Guidelines on implementation of Ind AS by NBFCs

Guidelines on implementation of Ind AS by NBFCs

The Reserve Bank of India has released guidelines for the implementation of Indian Accounting Standards (Ind AS) by Non-Banking Financial Companies (NBFCs) and Asset Reconstruction Companies (ARCs). The responsibility of preparing and ensuring fair presentation of financial statements vests primarily with the Board of Directors of the NBFC/ARC. The guidelines provide clarity on regulatory capital in the light of Ind AS implementation, including asset classification and provisioning, and the need to ensure consistency in the application of the accounting standards in specific areas. NBFCs/ARCs are required to put in place board-approved policies, and articulate objectives for managing each portfolio. The guidelines also focus on the need to maintain an Impairment Reserve to benchmark the adequacy of provisioning for credit losses, and to compute regulatory capital and regulatory ratios. The document advises NBFCs/ARCs to follow the recommended definition of default and put in place sound methodologies for the computation of Expected Credit Losses.

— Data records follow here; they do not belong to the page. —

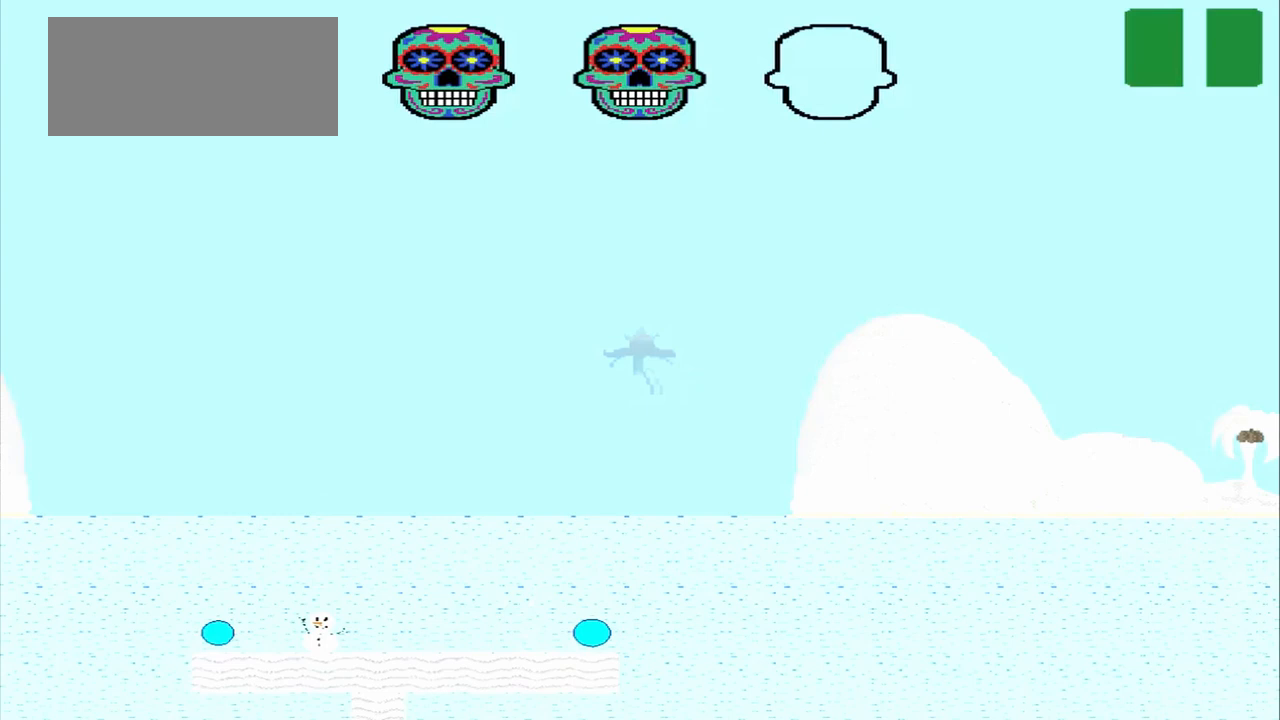
{"buttons": ["CROSS"], "left_stick": "center", "events": []}
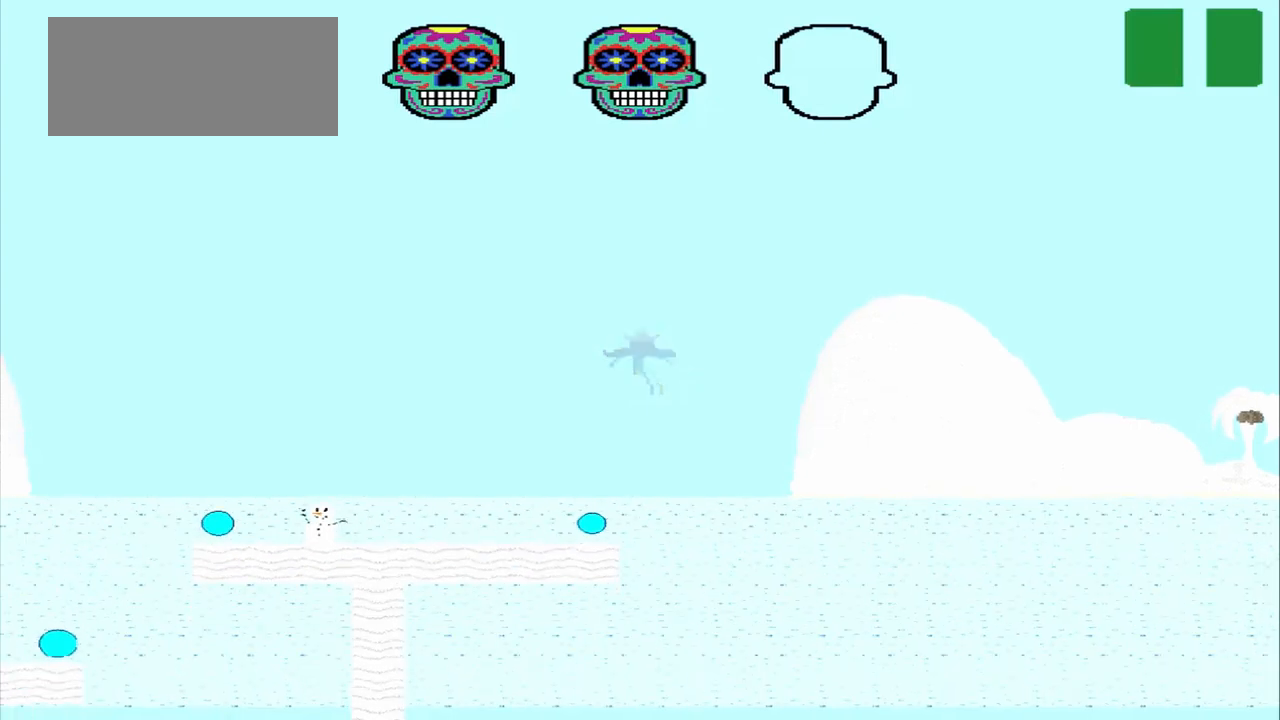
{"buttons": ["CROSS"], "left_stick": "center", "events": []}
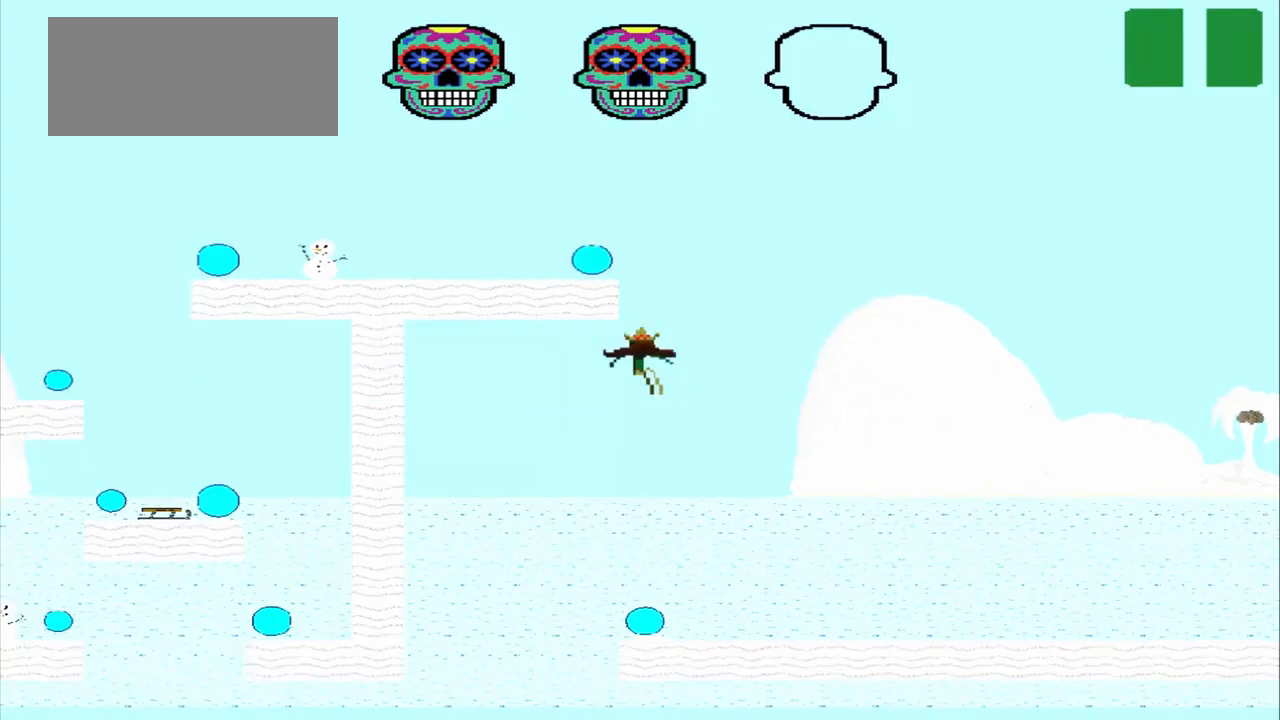
{"buttons": [], "left_stick": "center", "events": [[417, "CROSS", "up"]]}
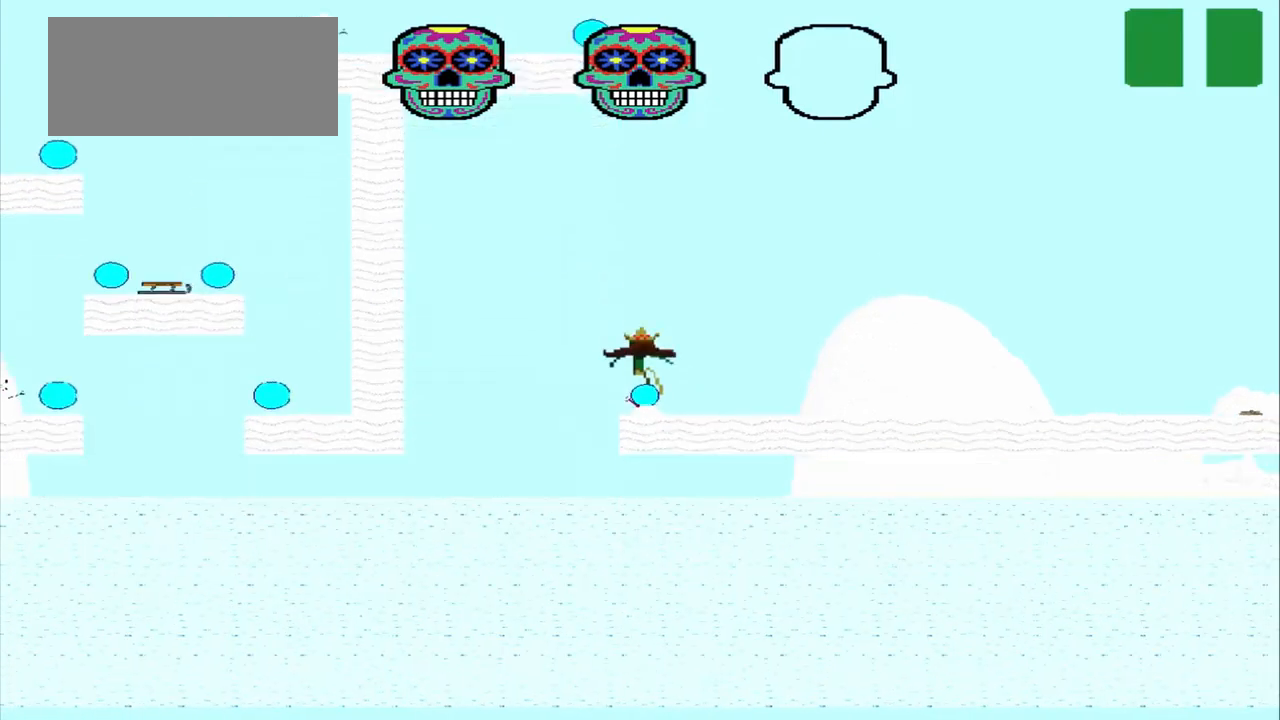
{"buttons": [], "left_stick": "right", "events": [[83, "left_stick", "right"]]}
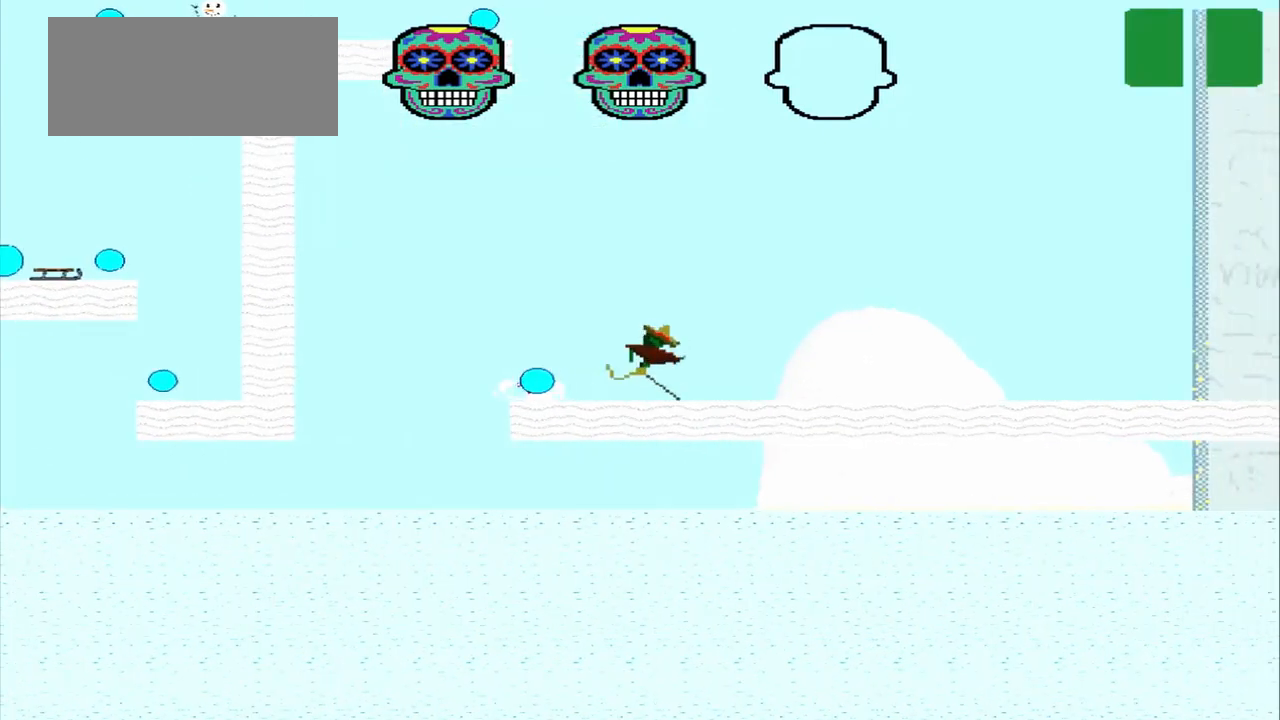
{"buttons": [], "left_stick": "right", "events": []}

The Reserve Bank of India (RBI) has issued guidelines for Non-Banking Financial Companies (NBFCs) and Asset Reconstruction Companies (ARCs) to ensure the high quality implementation of Indian Accounting Standards (Ind AS) for financial reporting. The guidelines emphasize the need for consistency in applying accounting standards in specific areas such as asset classification, provisioning, and regulatory capital, as well as the importance of detailed documentation to support judgments made in financial reporting.

The guidelines also establish a governance framework for NBFCs and ARCs to ensure that their business models and portfolios are clearly articulated and documented, and that sound methodologies are approved for computing Expected Credit Losses (ECL). NBFCs and ARCs are advised not to change the parameters, assumptions, and other aspects of their ECL models for the purpose of profit smoothing. Any changes to the model output should be approved by the Audit Committee of the Board and documented.

The guidelines require NBFCs and ARCs to disclose a comparison between provisions required under Income Recognition, Asset Classification, and Provisioning (IRACP) norms and impairment allowances made under Ind AS 109 to provide a benchmark on the adequacy of provisioning for credit losses.

Furthermore, the guidelines require NBFCs and ARCs to appropriate the difference between impairment allowances made under Ind AS 109 and provisioning required under IRACP from their net profit or loss after tax to a separate “Impairment Reserve,” which shall not be reckoned for regulatory capital. No withdrawals from this reserve shall be permitted without prior permission from the Department of Supervision, RBI.

Lastly, the guidelines provide guidance for NBFCs and ARCs to determine their regulatory capital, including the treatment of net unrealized gains arising on fair valuation of financial instruments, and the inclusion of such gains in regulatory capital.